Researchers have successfully tested first the first time a computer simulation of major portions of the body's immune reaction to influenza type A, with implications for treatment design and preparation ahead of future pandemics, according to work accepted for publication, and posted online, by the Journal of Virology.
The new "global" flu model is built out of preexisting, smaller-scale models that capture in mathematical equations millions of simulated interactions between virtual immune cells and viruses.
Mathematical models and computer simulations have been used to understand viral infections and immune response to those infections, including influenza type A viruses, which can cause severe human disease. Type A flu viruses are classified by differing versions of key proteins, hemagglutinin (H) and neuraminidase (N), on their outer surfaces that attract attention by the human immune system, but that are always changing. Thus, some forms of both seasonal flu and swine flu are designated H1N1 because of their related, but differing surface proteins. The "bird flu" virus that emerged in 2004 is designated as H5N1. The newest, much-publicized strain of H1N1 swine flu is believed to have caused deaths and hospitalizations because victims' immune systems did not recognize the latest variations in these surface proteins. Each year, seasonal flu causes approximately 36,000 deaths in this country for the same reason.
A team of immunologists, mathematical modelers, statisticians and software developers created the new model over three years within the Center for Biodefense Immune Modeling at the University of Rochester Medical Center. The project was led by Hulin Wu, Ph.D., principal investigator of the project, director of the Center for Biodefense Immune Modeling (CBIM) and division chief of the Department of Biostatistics and Computational Biology, and by Martin S. Zand, M.D., Ph.D., co-director of the CBIM. The work was funded by the National Institute of Allergy and Infectious Diseases (NIAID), part of the National Institutes of Health, and the U.S. Department of Energy.
"High-speed, accurate computer simulation tools are urgently needed to dissect the relative importance of each attribute of viral strains in their ability to cause disease, and the contribution of each part of the immune system in a successful counterattack," said Zand. "Real world experiments simply cannot be executed fast enough to investigate so many complex surprises, and we must keep pace with viral evolution to reduce loss of life."
Small Window
The human immune system is composed of two major branches. The innate system provides immediate protection against bacteria, viruses and other microbes. The second aspect is the more time-consuming, precise and thorough adaptive immune system pumps out vast numbers of immune cells on the hope that one will have the right receptor protein to link up with, and become activated by, any invader encountered. When this occurs, the immune cell expands into an army of clones specifically selected to attack that organism. Workhorses of the adaptive system include "killer" T cells that attack cells that have been infected by viruses before the virus can turn them into virus factories, and helper T cells that orchestrate other parts of the immune response. Both types of T cells are spurred into action by antigen-presenting cells, which engulf the invading microbes and "show" them to the T cells so that the T cells can recognize the infection. In lymph nodes, helper T cells, in turn, cause the second major player in the adaptive response, the B cell, to start mass-producing antibodies, proteins that glom onto and eliminate them from the body.

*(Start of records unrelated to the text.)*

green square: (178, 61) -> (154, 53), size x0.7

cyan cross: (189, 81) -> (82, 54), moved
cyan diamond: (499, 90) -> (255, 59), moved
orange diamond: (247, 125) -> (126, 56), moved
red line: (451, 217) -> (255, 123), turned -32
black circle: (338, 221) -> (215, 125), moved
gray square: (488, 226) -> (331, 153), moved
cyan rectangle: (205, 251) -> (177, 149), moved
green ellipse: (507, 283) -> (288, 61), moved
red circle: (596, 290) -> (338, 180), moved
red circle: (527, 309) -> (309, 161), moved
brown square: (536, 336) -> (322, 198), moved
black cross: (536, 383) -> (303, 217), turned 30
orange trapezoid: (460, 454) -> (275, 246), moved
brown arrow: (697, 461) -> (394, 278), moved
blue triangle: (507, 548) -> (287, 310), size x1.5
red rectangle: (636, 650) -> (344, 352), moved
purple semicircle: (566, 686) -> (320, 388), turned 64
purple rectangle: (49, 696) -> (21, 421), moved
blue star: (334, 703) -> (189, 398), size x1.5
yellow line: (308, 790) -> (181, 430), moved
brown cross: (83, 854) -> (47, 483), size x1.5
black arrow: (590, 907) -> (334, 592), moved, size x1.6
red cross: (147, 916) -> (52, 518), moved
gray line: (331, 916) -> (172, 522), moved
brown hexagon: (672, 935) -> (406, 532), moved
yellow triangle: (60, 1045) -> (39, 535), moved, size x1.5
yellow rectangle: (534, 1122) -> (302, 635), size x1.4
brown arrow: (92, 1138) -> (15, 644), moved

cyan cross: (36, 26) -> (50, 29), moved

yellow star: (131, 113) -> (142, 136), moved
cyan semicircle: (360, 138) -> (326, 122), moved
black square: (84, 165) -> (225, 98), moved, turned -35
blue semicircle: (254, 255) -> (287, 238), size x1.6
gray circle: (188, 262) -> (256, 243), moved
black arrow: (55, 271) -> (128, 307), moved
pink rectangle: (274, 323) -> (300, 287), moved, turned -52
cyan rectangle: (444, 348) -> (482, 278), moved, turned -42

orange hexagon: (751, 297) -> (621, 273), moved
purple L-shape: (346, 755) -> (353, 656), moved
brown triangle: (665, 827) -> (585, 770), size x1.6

The new model predicts how rapidly the T and B cells respond to influenza type A virus infection. For the purposes of the simulation, the model set aside the role of the innate immune system, but the researchers plan to add that aspect to future simulations. Depending on the pathogen at hand and a given patient's past exposure, either T cell or B cell responses may play a larger role in clearing the virus. One cell type may lead the immune counterattack in a person with a first-time infection, and another in a patient who has been infected before or vaccinated.
T cells partner with dendritic cells to make careful decisions about which key pieces of viruses will trigger a full-scale immune counterattack. Dendritic cells roam the body, checking each particle they come across for a self or invader "label." Upon encountering an invader, a dendritic cell will "swallow it," cut it up, and carry the pieces to the nearest lymph node. Once there, proteins inside the dendritic cell "present" protein fragments of the virus on the cell's surface for consideration by T cells gathered there. Once activated by high enough levels of target protein fragment, T cells become capable of destroying the virus.
Using a statistical method called sensitivity analysis, Wu, Zand and colleagues used the new model to compare the individual contribution of various immune cells to clear influenza from the body, including the presentation of fragments of pathogenic proteins on the surface of dendritic cells versus the action of helper and cell-killing T cells versus the direct glomming onto disease-related particles by antibodies. The model predicted that drugs and vaccines that change the presentation by dendritic cells of disease-related protein fragments (antigens) to T cells more strongly impact whether or not a given patient beats the flu than other immune factors in patients infected for the first time. Simulations also suggest that an increase in antigen presentation by dendritic cells can compensate for the increased infection rate of highly virulent influenza strains. Existing adjuvants - drugs that strengthen vaccines but have no effect alone - are available that enhance the ability of dendritic cells to present viral antigens to T cells.